Was that actually a bomb, or just a chick driver?: Though the movie has its semi-surprising deaths, the only one I didn’t see coming at all was the car bombing of Michael’s Italian wife Apollonia. But it’s fair to question: given the driving practice earlier, was this actually a mob hit that got the wrong target, or was it just a chick trying to drive a manual?
THE WORST:
Supremely boring and slow: File this one under three hour movies that could be half as long. Mob boss gets into trouble, guys get killed, more guys get killed in revenge, done. Instead we have to see a drawn out Sicily side story, domestic violence between Carlo and Connie that’s only relevant in that it gets Sonny killed but takes too long to get there, painfully slow inter-mob politics about the drug business, and other inventive ways to make gang warfare somehow boring. Less talking, more Tommy guns. Angels with Filthy Souls did it better.
Way too many characters creates a lack of focus: The Godfather is fundamentally Michael’s story from little brother to Don, but there are so many characters and plot pieces that’s not immediately apparent. It doesn’t take fifty mob guys to make a good gangster movie. Pick one and focus. The Godfather’s Wikipedia page lists about thirty characters. I bet even the biggest fan of this movie can’t name half of them from memory, because nobody can keep track of that much noise.
A jumping timeline that’s hard to follow: The movie covers a decade’s time, and jumps ahead within that decade, often without explicitly noting the jumps. In combination with too many characters and a convoluted, slowly developing plot, it also makes for a movie that’s just tough to keep track of. Watching it is constantly asking ‘who is this?,’ ‘what is he doing?,’ ‘when is this happening?’ etc. A three hour production that requires a few rewinds even for the attentive viewer is exhausting.

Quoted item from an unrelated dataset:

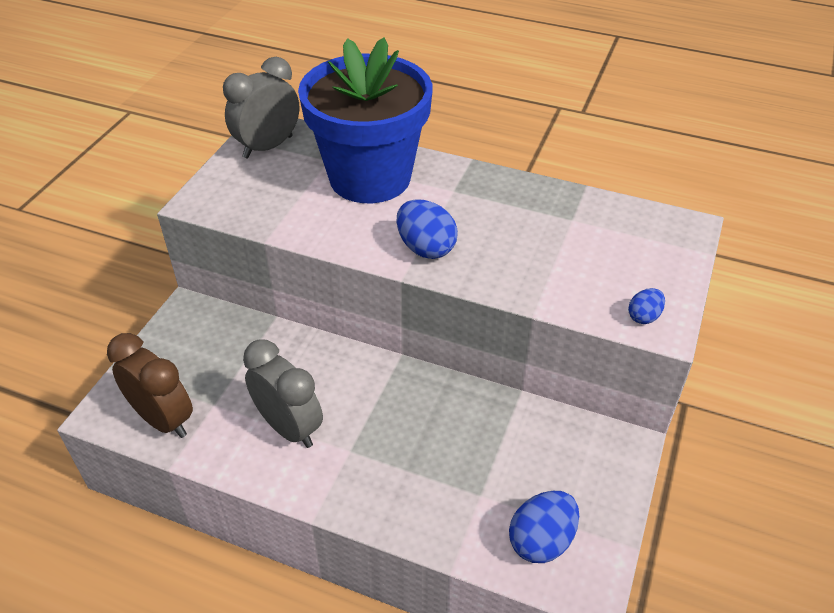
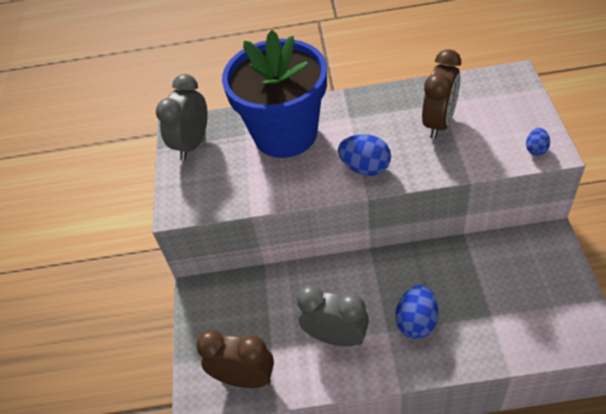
camera: 20 degrees left, 5 degrees up
(541, 540) = (548, 325): blue egg -> blue egg (416, 322)
(550, 238) = (439, 123): none -> brown clock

Violence is not thrust upon the Corleones - they choose it throughout: Normally I wouldn’t directly challenge a point from the movie nominator, but since he’s calling me gay if I disagree, I must indulge. The Corleones are not reluctant with violence. They are a crime family, and they initiate criminal aggression throughout. Vito killed a guy’s prized horse over a movie role dispute. Michael murdered the other family Dons even after a truce, while hijacking the church for an alibi and moral credibility. These moves and others were not defensive or responsive in nature - they were aggressive moves in pursuit of power, nothing more.
I get the point of the movie isn’t necessarily to sympathize with or have respect for the Corleones, only to understand them, but I don’t accept the premise that they are criminals by some sort of necessity, or that they only have to do these things because of what others have done to them. They are criminals by choice, and they’d abuse others regardless of how they are treated themselves. And because they are moral frauds, the Corleones don’t actually protect their family at all. They get several family members killed.
This isn’t a story of what a man must do to protect his family. This is a story of how a man destroys his family.
THE RATING: 2/5 Wickies. Way too long. Way too many characters. And way too little point. Peter Griffin was right, even if his phrasing was as pretentious as this movie. I award a bonus Wicky purely for its cultural relevance, not for my own enjoyment. I guess I had to see it in its era, or something. Considering its supposed status of second-greatest movie of all time, The Godfather isn’t just a criminal story. It’s criminally overrated.